I stiffened at the names of the two human Enforcers who’d been assigned to Roanas’s case, and who’d done absolutely nothing to solve it. Not only had those two assholes arrested me when they’d found out I had magic, they’d also stolen my crescent knives and chakrams and sold them off. If the Chief Mage hadn’t tracked my weapons down, I would never have gotten them back.

Following Annia’s gaze, I saw Brin, a tall, muscular man with bronze hair and good looks, and Nila, a petite blonde with huge boobs that probably netted her more bounties than her actual fighting skills. They were scanning the crowd with watchful eyes, and my heartbeat ratcheted up as I realized what would happen if they saw Annia.

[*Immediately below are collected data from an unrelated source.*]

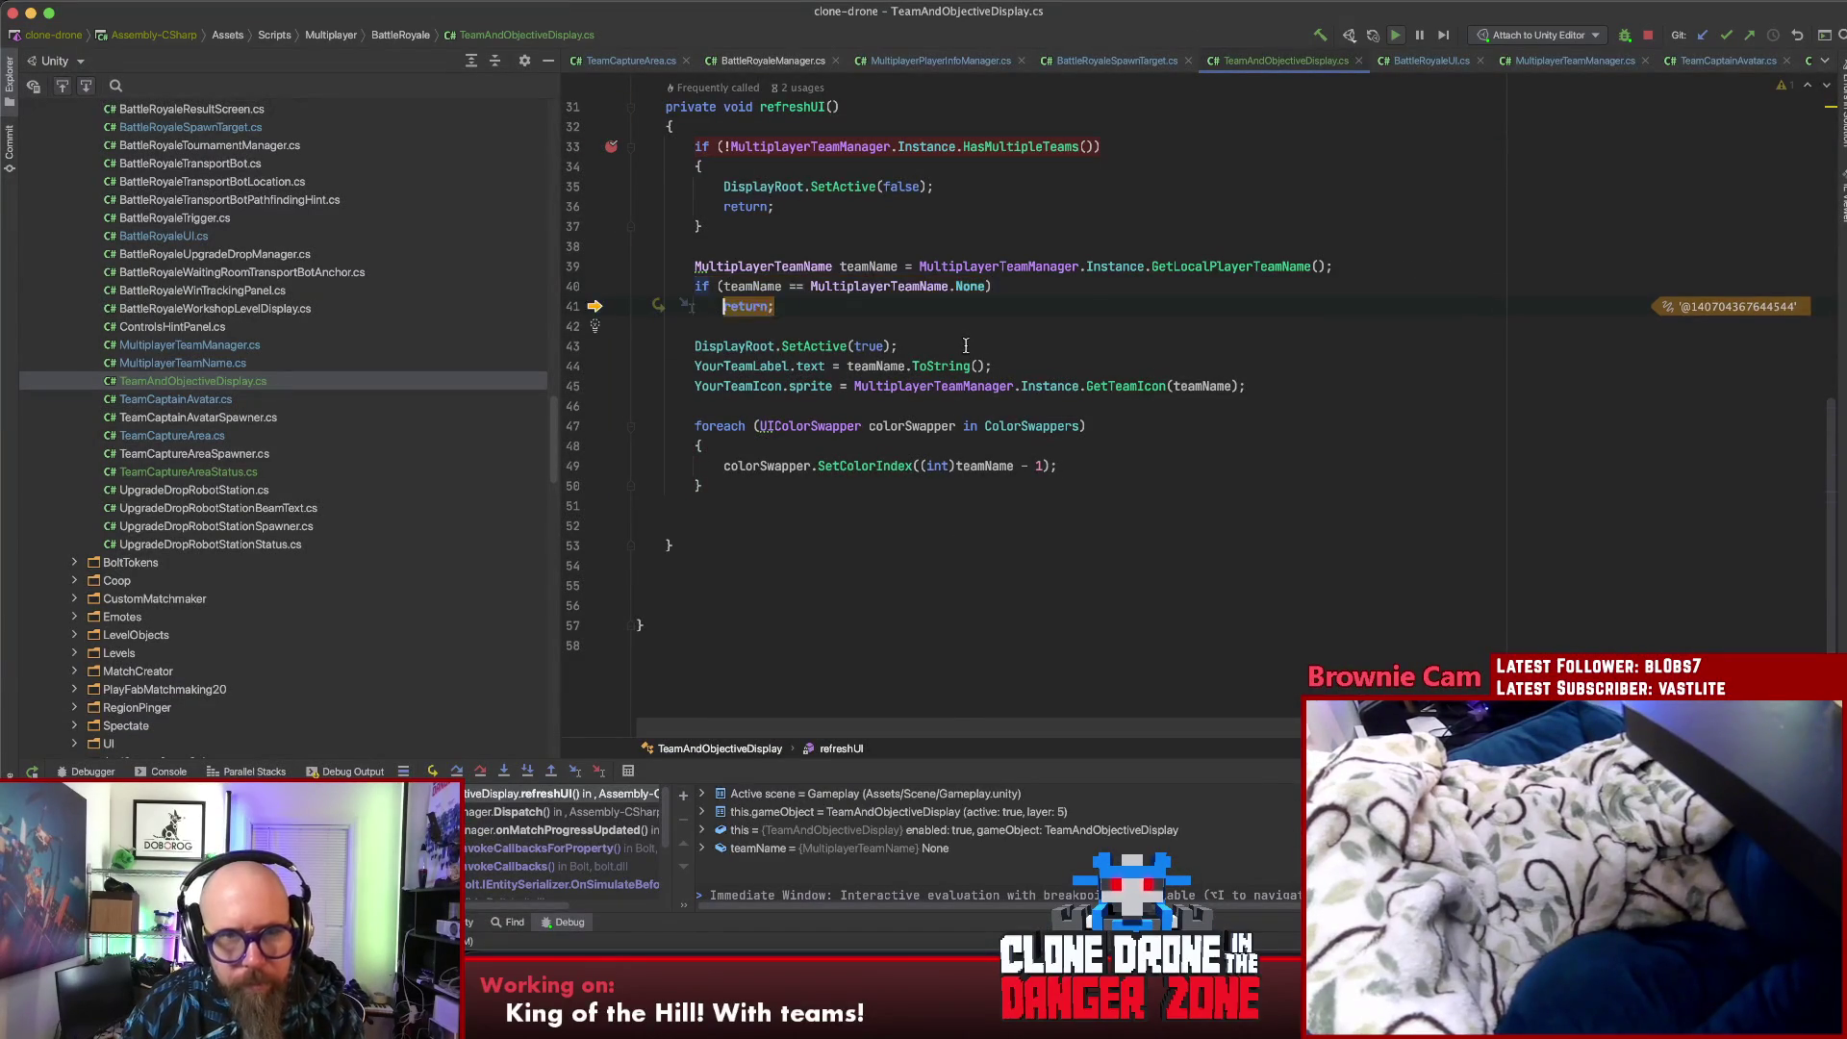
click(434, 770)
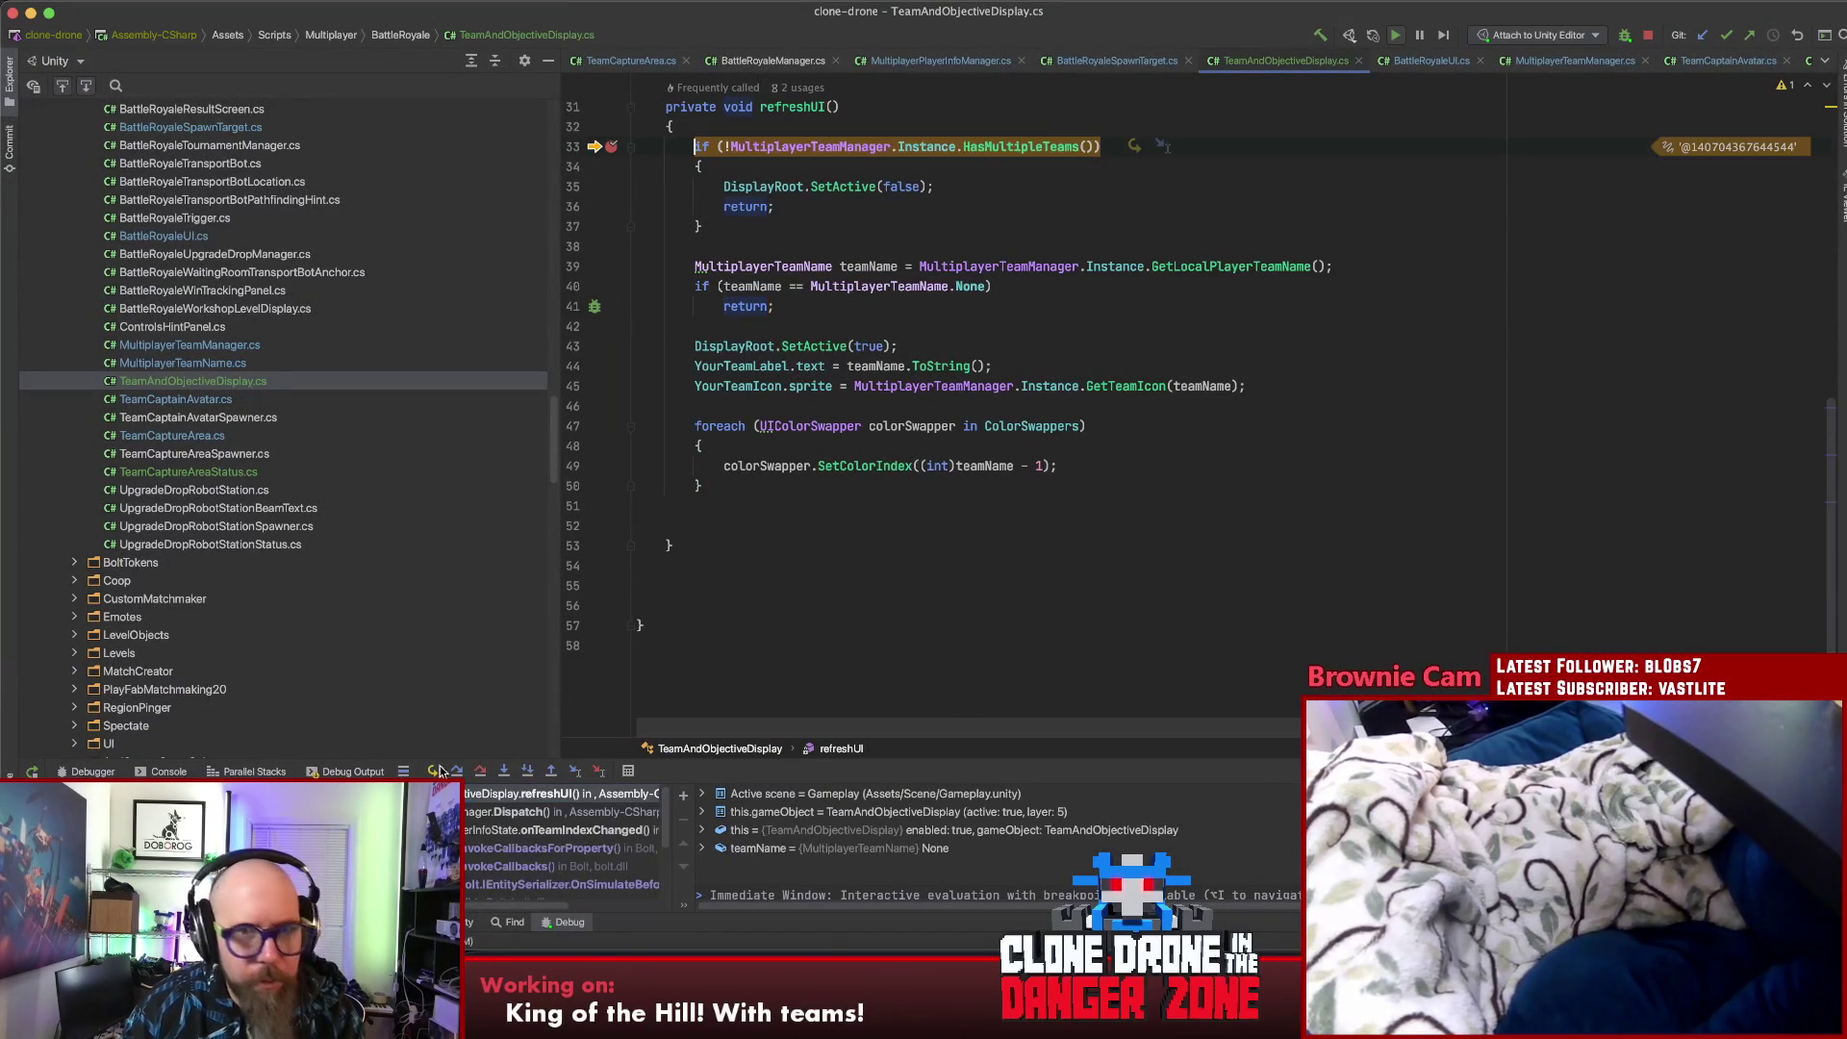
key(F10)
key(F10)
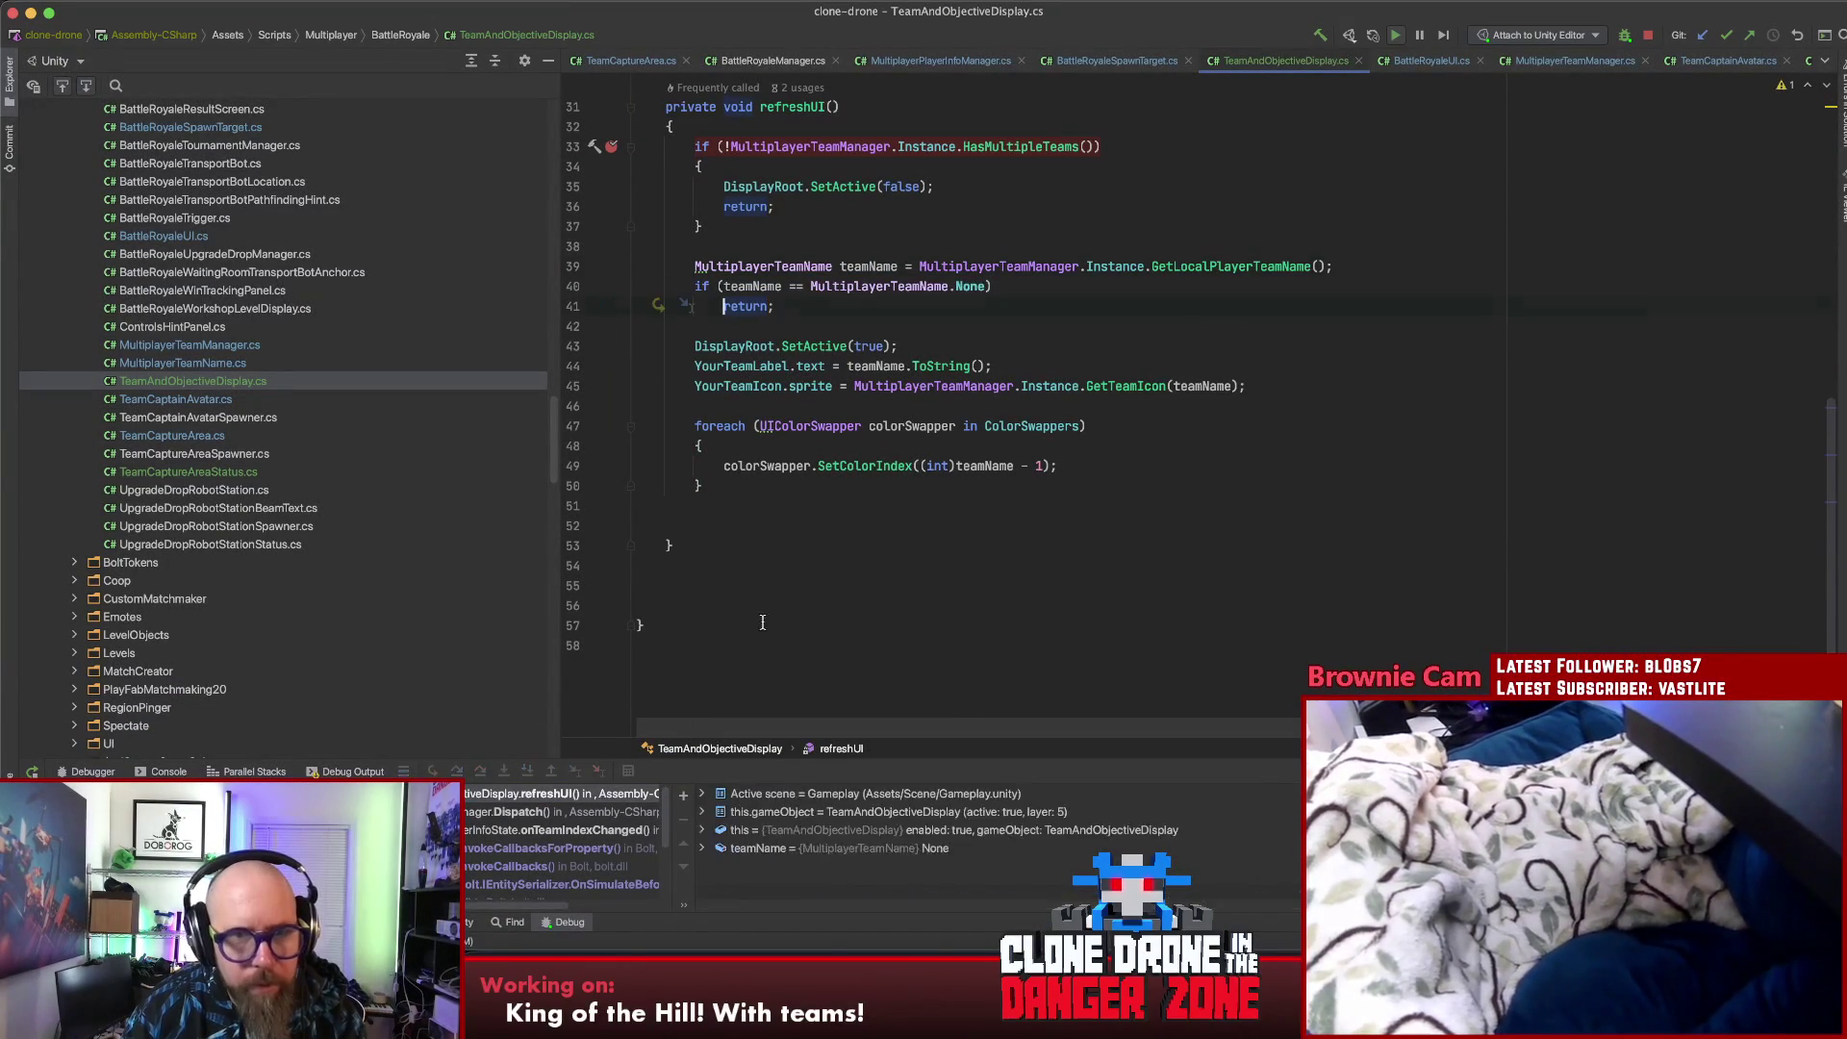
key(F10)
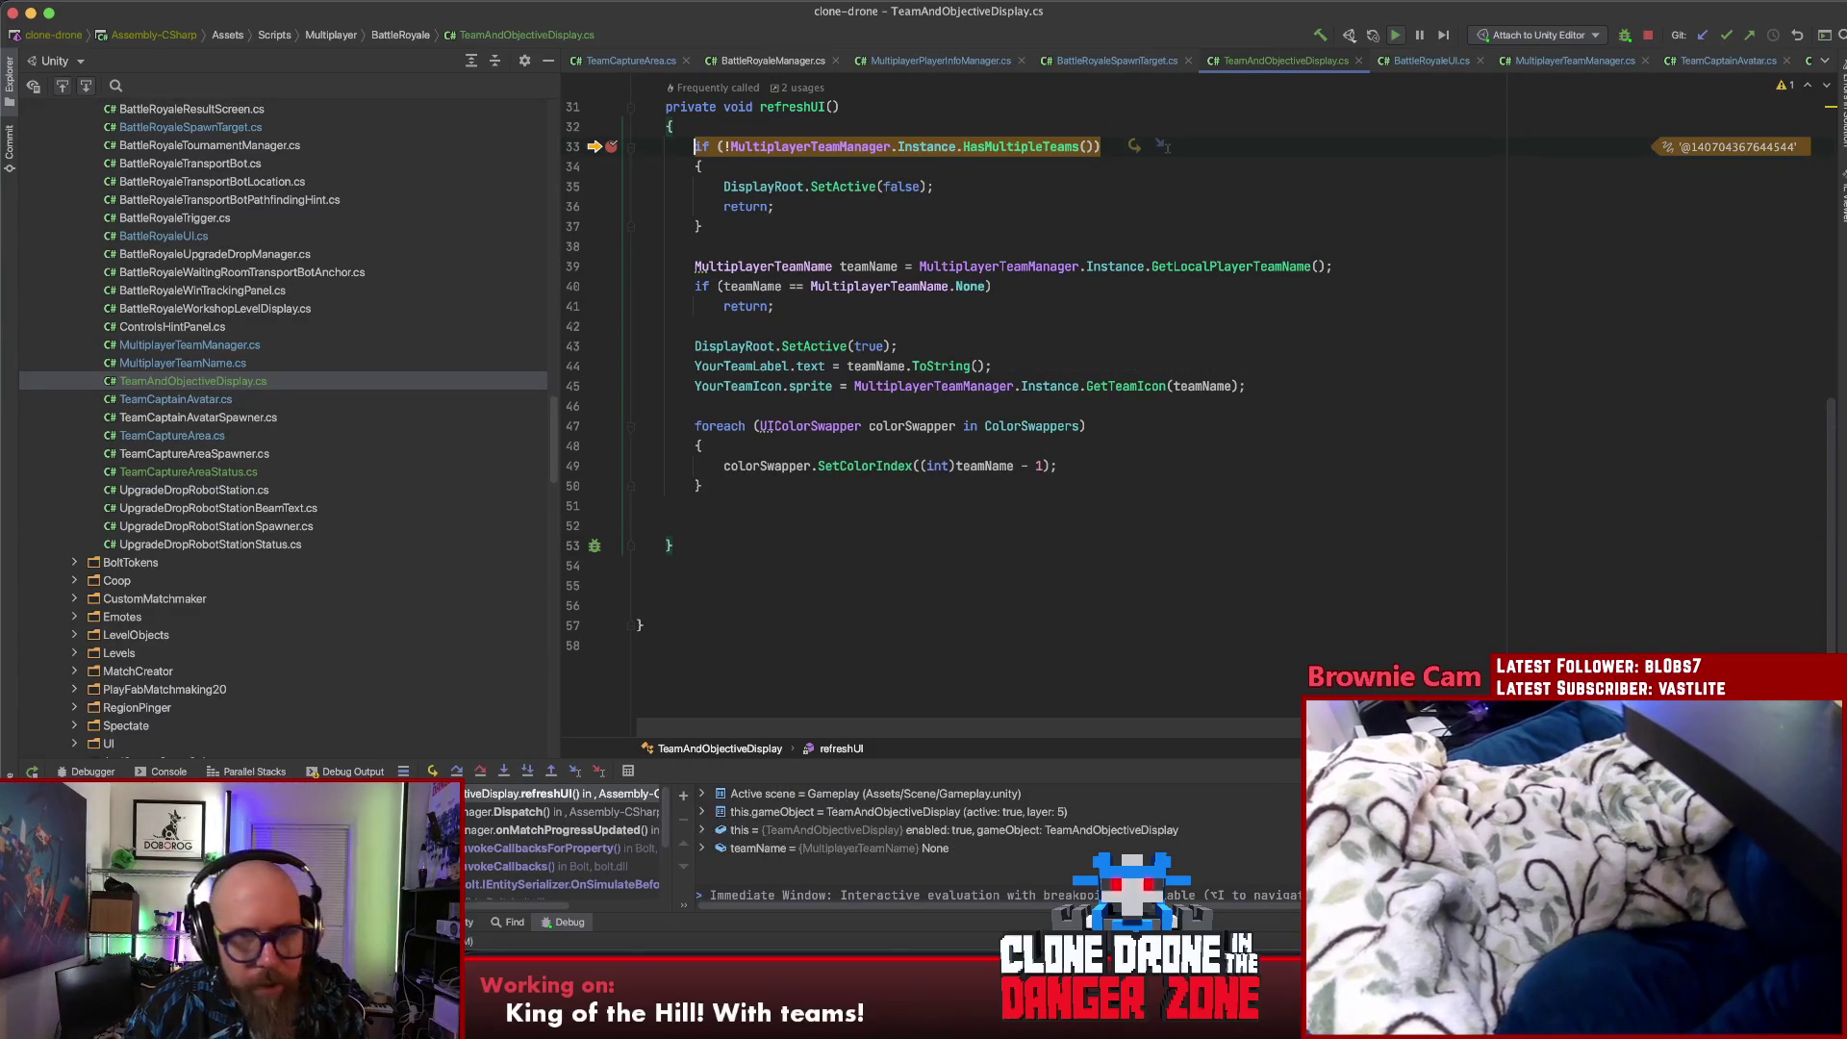
key(F5)
key(F10)
key(F10)
key(F10)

“Do something!” she hissed in my ear. “Give me a disguise, like you did with Lakin.”

"Okay." I scooted myself closer to Annia and snuggled in, nuzzling her neck with my nose. The smelled of patchouli and soap teased my nostrils as I reached for my magic and murmured the Words of the illusion spell. I couldn’t change Annia’s appearance completely, not in the middle of a crowd like this, so I focused on the little things, making her a little shorter, a little thicker in the waist and thighs, and dulling her features so that they weren’t so attractive. For good measure, I gave her a slightly bulbous nose and pudgy cheeks.

“What exactly did you do to me?”

“I just made you look like your older, unattractive sister. If you had one, that is.”

“Great.”

“Just pretend to be from out of town somewhere if you talk to them.”

“They’ve got to be paid off somehow,” Annia murmured as she turned her face to bury it in my hair. “I’m sure they’re not just here for fun, judging by the way they’re surveying the room. They’re making sure no one’s here who isn’t supposed to be.”